REQUIRED WORK: When you reach the line in the data below that contains "con ayudas de", please start repeating lines exactly, and stop after the line that contains "hasta 350.000 millones de euros.", repeating nothing else.

DATA SUPPLIED:
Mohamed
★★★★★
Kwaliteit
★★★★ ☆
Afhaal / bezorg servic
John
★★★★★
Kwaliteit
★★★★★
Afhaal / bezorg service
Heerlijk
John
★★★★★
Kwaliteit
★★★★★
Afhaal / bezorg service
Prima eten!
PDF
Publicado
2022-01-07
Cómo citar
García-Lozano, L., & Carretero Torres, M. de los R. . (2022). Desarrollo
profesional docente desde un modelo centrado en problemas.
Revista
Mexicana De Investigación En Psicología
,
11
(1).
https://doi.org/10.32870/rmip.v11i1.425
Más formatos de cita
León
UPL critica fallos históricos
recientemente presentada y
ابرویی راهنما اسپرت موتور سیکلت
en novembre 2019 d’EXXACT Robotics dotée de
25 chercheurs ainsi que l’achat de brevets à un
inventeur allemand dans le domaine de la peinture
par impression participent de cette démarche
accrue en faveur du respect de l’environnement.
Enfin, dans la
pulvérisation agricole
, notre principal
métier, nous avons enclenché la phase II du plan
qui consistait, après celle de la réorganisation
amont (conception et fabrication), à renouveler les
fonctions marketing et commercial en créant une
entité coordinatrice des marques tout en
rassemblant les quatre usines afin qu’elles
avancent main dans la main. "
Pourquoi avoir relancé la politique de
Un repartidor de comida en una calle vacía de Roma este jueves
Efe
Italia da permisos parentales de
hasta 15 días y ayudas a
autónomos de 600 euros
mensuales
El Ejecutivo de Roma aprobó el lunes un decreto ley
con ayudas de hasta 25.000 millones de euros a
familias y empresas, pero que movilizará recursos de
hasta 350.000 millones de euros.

==

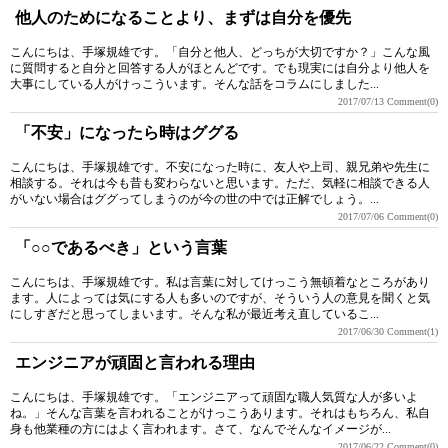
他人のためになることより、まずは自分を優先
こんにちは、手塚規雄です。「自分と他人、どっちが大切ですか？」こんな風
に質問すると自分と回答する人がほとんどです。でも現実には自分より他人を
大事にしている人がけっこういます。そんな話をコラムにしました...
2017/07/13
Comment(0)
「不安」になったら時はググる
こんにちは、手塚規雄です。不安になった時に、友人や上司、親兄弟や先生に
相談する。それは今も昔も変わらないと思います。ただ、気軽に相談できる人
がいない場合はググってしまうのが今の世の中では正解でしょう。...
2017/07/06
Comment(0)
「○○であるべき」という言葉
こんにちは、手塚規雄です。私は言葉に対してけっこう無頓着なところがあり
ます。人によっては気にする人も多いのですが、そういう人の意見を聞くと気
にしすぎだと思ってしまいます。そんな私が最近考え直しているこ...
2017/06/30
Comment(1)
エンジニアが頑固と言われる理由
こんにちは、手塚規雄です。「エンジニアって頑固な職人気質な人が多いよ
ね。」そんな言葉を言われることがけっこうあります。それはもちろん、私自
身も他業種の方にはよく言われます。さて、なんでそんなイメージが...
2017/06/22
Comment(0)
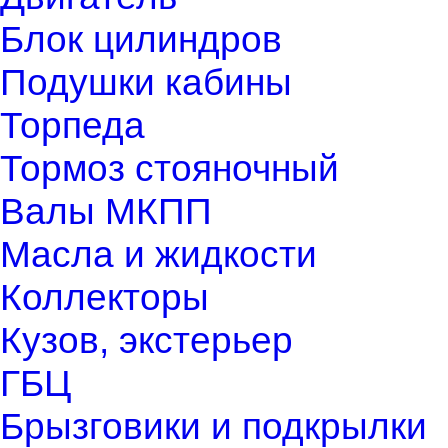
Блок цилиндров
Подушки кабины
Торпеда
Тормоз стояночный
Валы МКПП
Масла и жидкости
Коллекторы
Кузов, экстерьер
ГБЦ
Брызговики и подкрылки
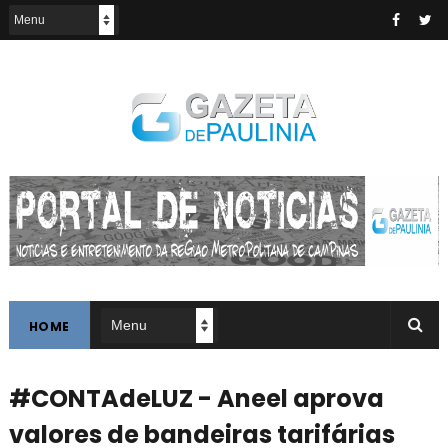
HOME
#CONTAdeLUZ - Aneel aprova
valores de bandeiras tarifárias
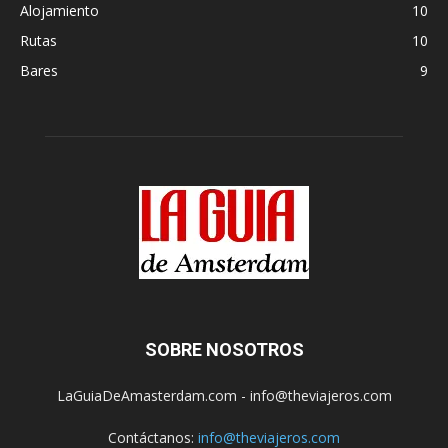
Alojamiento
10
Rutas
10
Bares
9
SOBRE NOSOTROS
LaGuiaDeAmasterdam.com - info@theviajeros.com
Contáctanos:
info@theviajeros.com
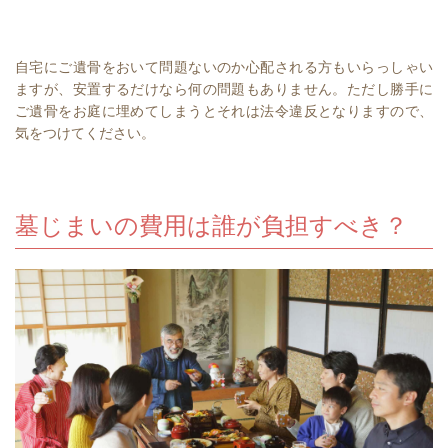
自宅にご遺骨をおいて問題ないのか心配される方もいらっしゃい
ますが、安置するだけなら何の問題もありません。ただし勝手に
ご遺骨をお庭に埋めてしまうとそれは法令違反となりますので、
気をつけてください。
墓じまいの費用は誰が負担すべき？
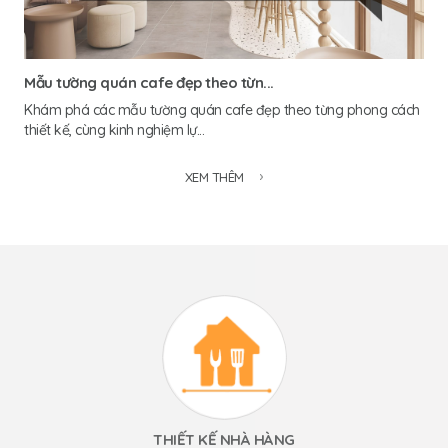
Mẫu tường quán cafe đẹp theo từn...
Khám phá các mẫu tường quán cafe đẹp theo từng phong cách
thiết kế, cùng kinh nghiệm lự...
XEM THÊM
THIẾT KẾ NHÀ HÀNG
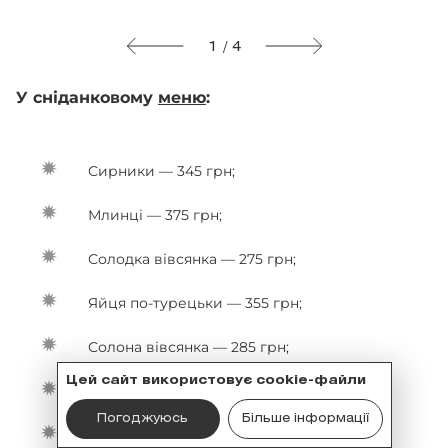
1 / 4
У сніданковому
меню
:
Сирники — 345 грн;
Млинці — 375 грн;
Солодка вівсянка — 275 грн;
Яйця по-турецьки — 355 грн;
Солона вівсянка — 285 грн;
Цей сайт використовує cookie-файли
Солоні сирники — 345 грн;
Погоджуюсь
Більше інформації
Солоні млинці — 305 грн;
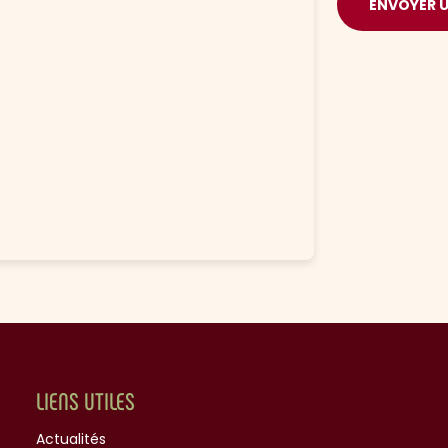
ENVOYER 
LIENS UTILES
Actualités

WRITTEN ANSWER:
con ayudas de hasta 25.000 millones de euros a
familias y empresas, pero que movilizará recursos de
hasta 350.000 millones de euros.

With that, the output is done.